The other language of discussion might be in terms of healing, or compassion. It is a language curiously missing from the Middle East debate. Instead, both sides are concentrating on using force to establish rights permanently.

I spent four years in discussions about who had a right to a certain territory within Azerbaijan which was mostly inhabited by Armenians. The territory, called Ngorno Karabakh, might be independent, might belong to Azerbaijan, might belong to Armenia. For four years representatives of the two countries debated, negotiated, discussed rights of refugees and rights to return. For four years we made no progress. It was all about rights. War had ravaged the region and ethnic cleansing occurred, driving every Armenian out of Azerbaijan and every Azeri out of Armenia. The claims to own and control the territory were endless and the histories, as I have said, went back to 340 AD. We learned a great many facts and legal theories. One side said that the controlling law was that part of the famous Helsinki Accords which said that every people shall have a right to self determination. “It is the law,” said the Armenians, supporting their brethren in Karabakh. The other side argued that the Helsinki Accords established the supremacy of the principle of territorial integrity; no country should have its boundaries changed. “It is the law,” they said as they claimed Karabakh. Both sides relied upon international law, and both were right. So no progress was made.

Then one year we began to look at who was really at the table. One was a head of an environmental institute. Another was a playwright. Another was a physicist. Another a journalist, another a member of the Armenian parliament, another a representative of the president’s office in Azerbaijan. When the conversation turned from what rights they had, or their countries had, and they began to focus on how they could work together on air pollution control, or addressing the traumas of children shocked by war, or schools, or physics exchanges, suddenly there was a breakthrough. They did not ever solve the problem of how to deal with Ngorno Karabakh politically. But they did begin to work together. Suddenly the negotiations became fruitful.

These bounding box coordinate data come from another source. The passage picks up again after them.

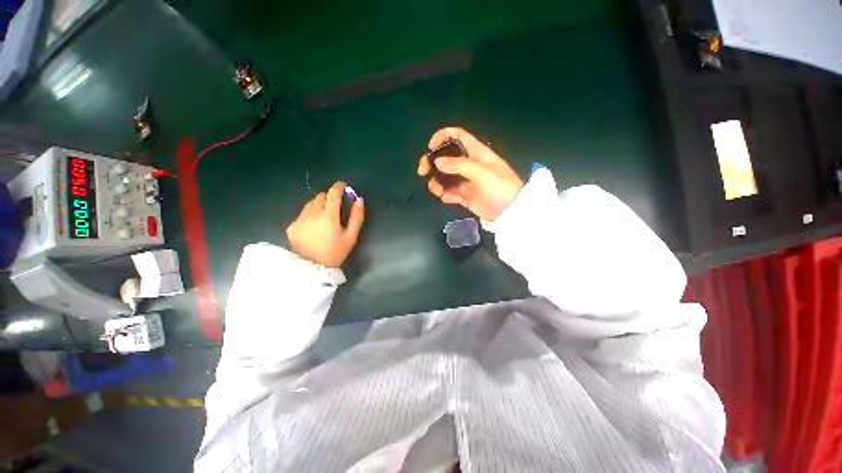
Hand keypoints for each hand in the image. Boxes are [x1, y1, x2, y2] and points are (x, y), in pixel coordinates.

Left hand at [286, 181, 364, 267]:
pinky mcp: (291, 226)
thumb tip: (359, 200)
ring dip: (318, 205)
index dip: (339, 186)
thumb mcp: (351, 237)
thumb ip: (357, 217)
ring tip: (324, 217)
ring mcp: (299, 219)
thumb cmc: (335, 253)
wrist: (312, 269)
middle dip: (329, 197)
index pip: (333, 193)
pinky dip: (309, 215)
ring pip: (310, 204)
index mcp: (329, 215)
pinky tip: (313, 227)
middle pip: (320, 196)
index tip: (343, 186)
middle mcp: (312, 213)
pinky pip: (302, 214)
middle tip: (335, 206)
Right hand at [418, 127, 523, 221]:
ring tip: (437, 190)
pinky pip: (449, 192)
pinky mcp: (464, 195)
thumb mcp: (482, 172)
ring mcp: (465, 180)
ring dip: (436, 181)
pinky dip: (445, 194)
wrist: (510, 212)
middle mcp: (468, 164)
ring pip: (444, 176)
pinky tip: (448, 198)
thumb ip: (458, 165)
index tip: (430, 148)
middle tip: (422, 171)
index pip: (456, 136)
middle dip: (432, 162)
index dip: (442, 137)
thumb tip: (437, 162)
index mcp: (475, 152)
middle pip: (445, 157)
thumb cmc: (500, 186)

The key was the shift from rights based discussions to the question of “Is there any useful thing we can do together, whatsovever?” When they began to look to the future and to their real, personal problems and the abilities which each of them claimed, the whole atmosphere changed from debate to collaboration. It took four years to get to that point. But when that point was reached, collaboration was possible.

The issues between Israel and her neighbors include boundaries, refugees, settlements, work permits, corruption, broken promises, religious expectations, terror and retribution, to name only a few. War is too blunt an instrument to parse out and address one by one such a puzzle; bombs and rockets do not weigh subtle differences, address trade offs, or explore alternatives. War controls territory, yes, and that’s about it. But war does not control, and cannot, the stories in people’s minds that tell them who they are and why they are here. When the stories say that the other side is evil it is the stories that are the problem, not the boundaries. War is wholly incapable of resettling refugees, establishing work permits, addressing political corruption in Palestine, healing broken promises, discovering religious similarities or even remotely addressing the stories of mistrust and betrayal. We have work to do to rebuild civilization and militarization is not the same thing. If we are building, we cannot build a house with a jack hammer.

I do think that there is a natural exhaustion that occurs when people are at war and eventually people of good will in each camp are apt to come to the table. There will be a new Camp David or a new Oslo process and it will eventually turn the lights back on because these long term conversations are the only thing that can build discrimination between what is serious and what is minor, between what is legal and what is demanded by the heart. Only conversation can discover goodness in the other and only process therefore, peaceful process, is likely to bear fruit in the Garden of Eden once more.